From the line containing "text_box [117, 623, 225, 831]" to the last line of the records, reproduce every line exactly and print nothing else.
*** Opening Data for analysis ***
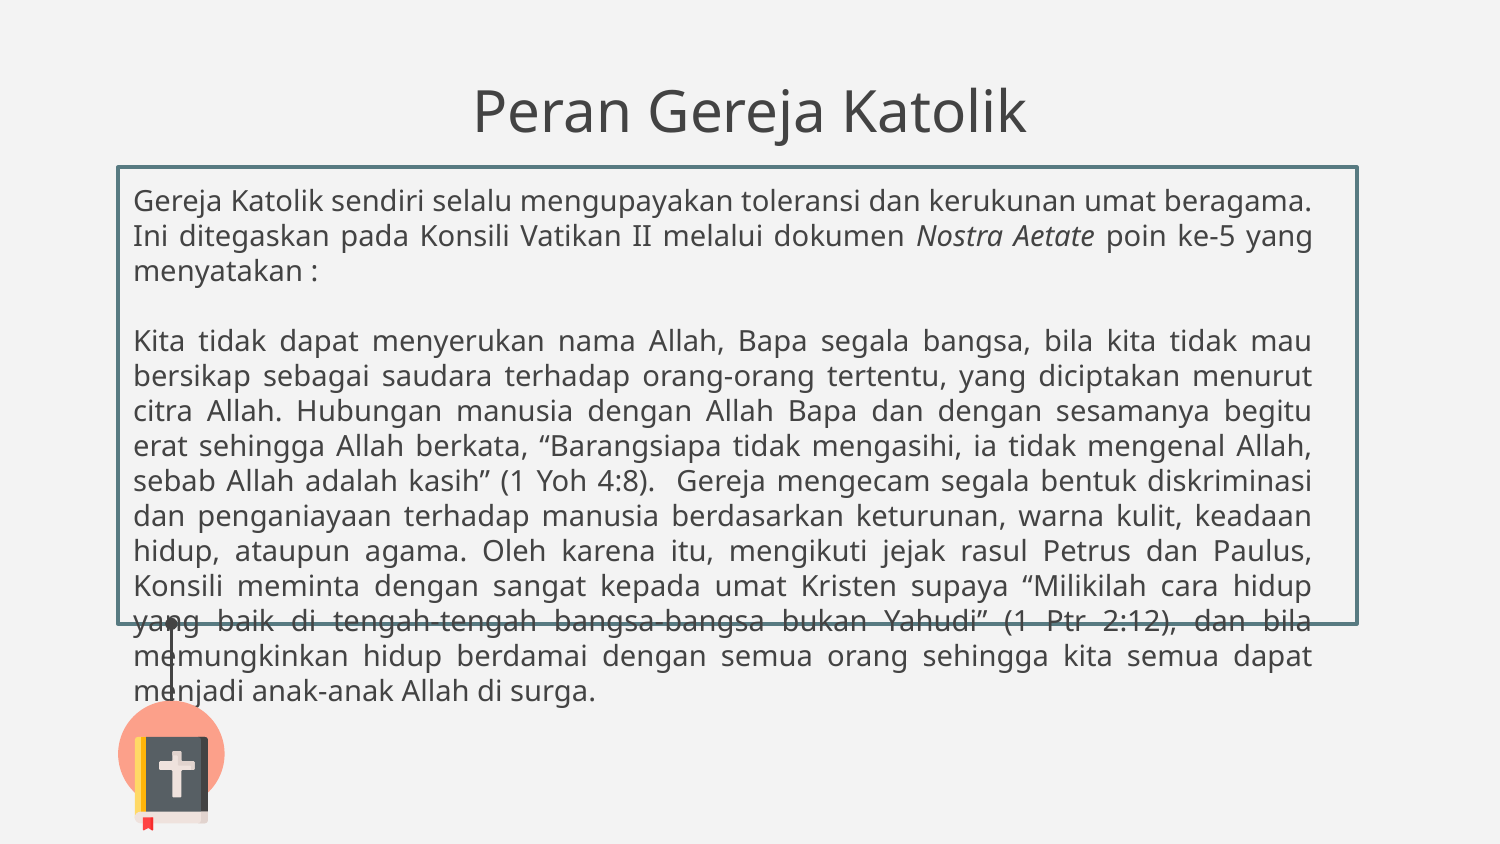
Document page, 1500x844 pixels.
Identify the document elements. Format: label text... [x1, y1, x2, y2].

subtitle Gereja Katolik sendiri selalu mengupayakan toleransi dan kerukunan umat beragama. Ini ditegaskan pada Konsili Vatikan II melalui dokumen Nostra Aetate poin ke-5 yang menyatakan : Kita tidak dapat menyerukan nama Allah, Bapa segala bangsa, bila kita tidak mau bersikap sebagai saudara terhadap orang-orang tertentu, yang diciptakan menurut citra Allah. Hubungan manusia dengan Allah Bapa dan dengan sesamanya begitu erat sehingga Allah berkata, “Barangsiapa tidak mengasihi, ia tidak mengenal Allah, sebab Allah adalah kasih” (1 Yoh 4:8). Gereja mengecam segala bentuk diskriminasi dan penganiayaan terhadap manusia berdasarkan keturunan, warna kulit, keadaan hidup, ataupun agama. Oleh karena itu, mengikuti jejak rasul Petrus dan Paulus, Konsili meminta dengan sangat kepada umat Kristen supaya “Milikilah cara hidup yang baik di tengah-tengah bangsa-bangsa bukan Yahudi” (1 Ptr 2:12), dan bila memungkinkan hidup berdamai dengan semua orang sehingga kita semua dapat menjadi anak-anak Allah di surga. [118, 167, 1329, 568]
text_box [116, 165, 1359, 626]
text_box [117, 623, 225, 831]
title Peran Gereja Katolik [118, 59, 1382, 154]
*** Closing Data for analysis ***
**Reply to the task**
text_box [117, 623, 225, 831]
title Peran Gereja Katolik [118, 59, 1382, 154]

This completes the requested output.